As Sweep suggests, try a few foods but make sure there at least one thing on his plate he really likes and will eat. Apart from anything else, if he's hungry he won't sleep well.

(And I can promise you that if you try to force him he will hold out a lot longer than you can)

Anon778833 · 06/03/2021 21:34

Biscuit I never can understand why some people find fairness soooo difficult with their own children ffs.

MeadowHay · 06/03/2021 21:35

We've never offered anything after dinner except for milk. If she doesn't eat it I assume she is not hungry. She's a similar age to yours and has been to bed without any dinner many many many times. She tends to eat huge lunches and often bit breakfasts too so I think she often fills up earlier in the day.

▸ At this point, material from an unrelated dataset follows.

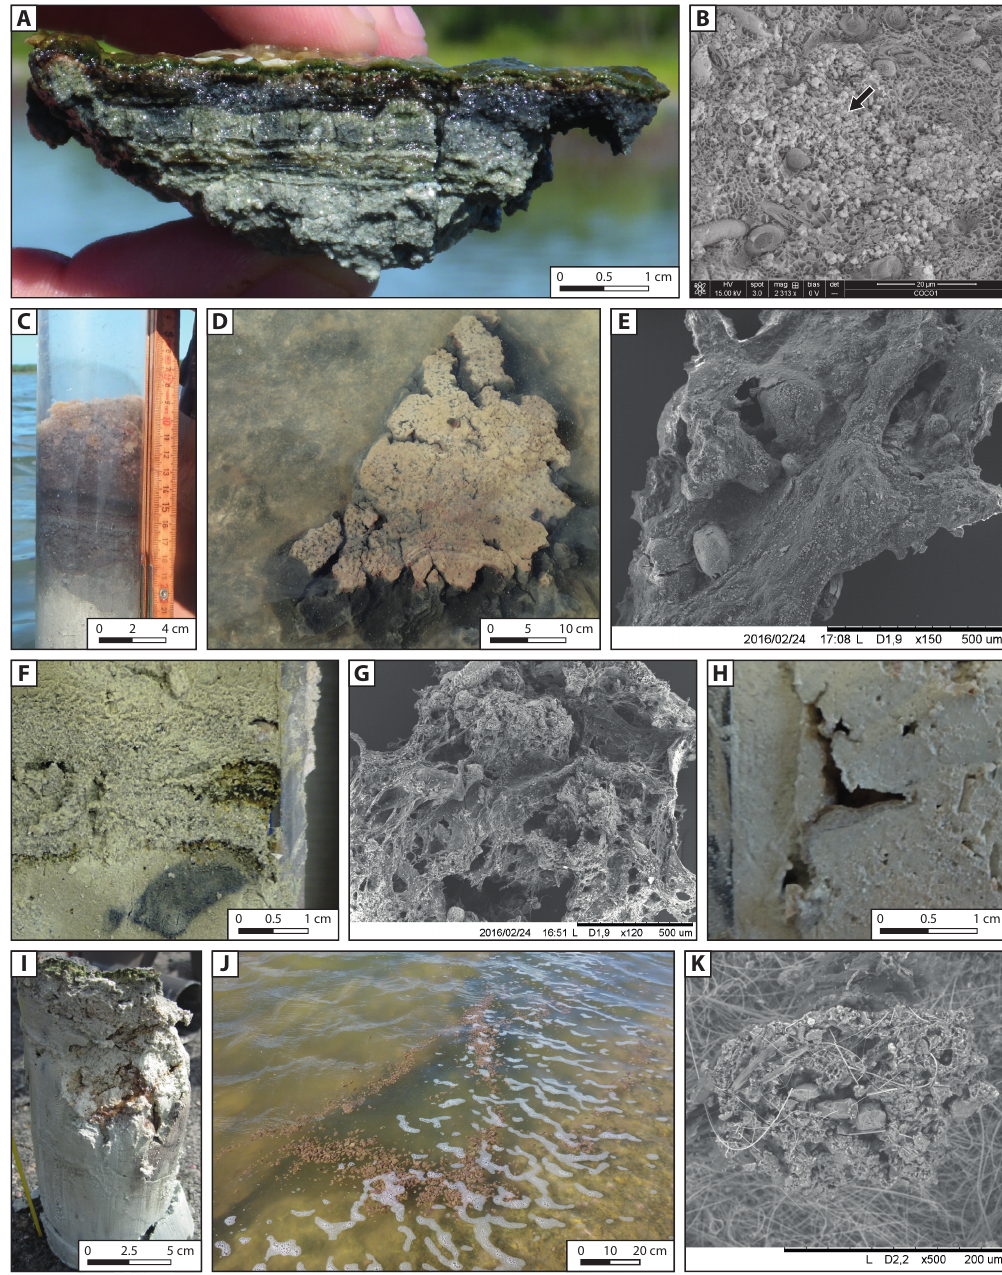
Figure 4. ( A ) The mineralising microbial mat. The active microbial mat is on the surface. Below, green layers, interpreted as fossil microbial mats are preserved within the sediments and interbedded with micritic (light grey) layers. ( B ) Cryo-SEM image of the mineralising microbial mat. Calcium carbonate minerals have precipitated within the EPS (black arrow) matrix surrounding filamentous cyanobacteria. ( C ) Slime layers collected from the bottom of the lagoon. ( D ) Raft of slime layers removed from the bottom of the lagoon by hydrodynamics and washed away along the shore of the lagoon. ( E ) SEM image of the slime. The EPS network retracted as the consequence of drying out. ( F ) Zoom on remnants of microbial mats embedded within the micritic muds of Core CC-2. ( G ) SEM image of the remnants of microbial mats. ( H ) Zoom on the microbial biofilm observed in a void in Core CC-1. ( I ) Photograph of a similar biofilm formed in a cavity. ( J ) Flowing fragments of slime removed from the bottom of the lagoon by wind and contributing to SPM. ( K ) SEM image of a SPM particle onto a GF / C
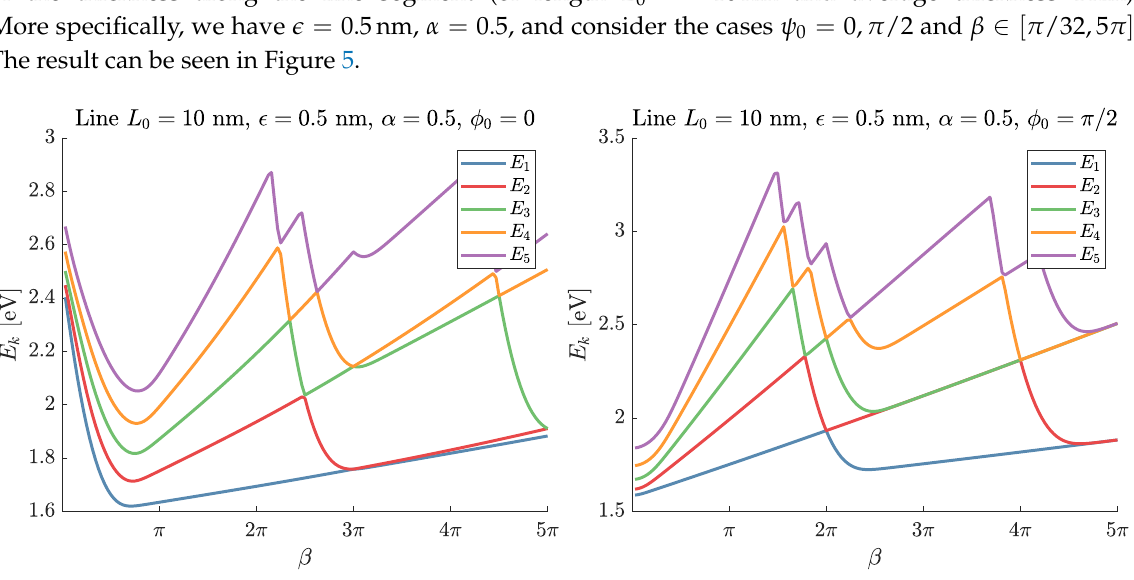
sin ( β s − ψ 0 ) and α = 2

I'm assuming this is true for your DC too especially considering his centile.

notboggeddown · 06/03/2021 21:35

You need to think about his wellbeing, the affect of being hungry on his hormones, sleep quality, mental health, all these things are more important than curing fussiness in my opinion!

Also, DC1 was very fussy and ate the same thing for years, I found enough things they would eat to make sure their diet was balanced, but DC1 is not fussy as an older child at all, and will even eat things they dislike once in a while if we are out and about and we can't find anything else.

I think cutting out sweets and sugar is good but otherwise I don't think you should apply portion control (or limiting milk consumption) without checking with his doctor and talking with HV too.

DailyCandy · 06/03/2021 21:38

Being right isn't going to get you anywhere.

If you want to fight about eating - it's game on. You're old enough to know better.

Dtoilel · 06/03/2021 21:40

The other thing I noticed with dd is once she was full, that was it. No amount of stress or cajoling helped. I had help from a dietician though - #stressful
At 2, I don't recall dd being on milk at all? But maybe I've forgotten. Full fat milk in porridge. Water was the main drink - cranberry juice or orange or apple juice occasionally. Mainly water though. Her childminder would have given her cordial in the water, but I didn't.

You can hide shit like mixed frozen veg in a casserole for e.g. Sometimes I'd just do carrot and onion, but sometimes the veg would be something like this in the casserole/shepherds pie/bolognese groceries.morrisons.com/products/morrisons-peas-sweetcorn-carrots-broccoli-red-pepper-120898011

Swede, cabbage when cooking gammon for e.g., carrots used a lot, loved green beans and loved long stem broccoli (fresh but expensive).

Anotherlovelybitofsquirrel · 06/03/2021 21:43

Poster who makes children eat in silence in the dark needs a visit from Social Services. It's Child abuse

Indeed.

notboggeddown · 06/03/2021 21:43

If you need protein, adding a fair amount of ground almonds to porridge and to apple crumble tastes really good, and is "hidden"!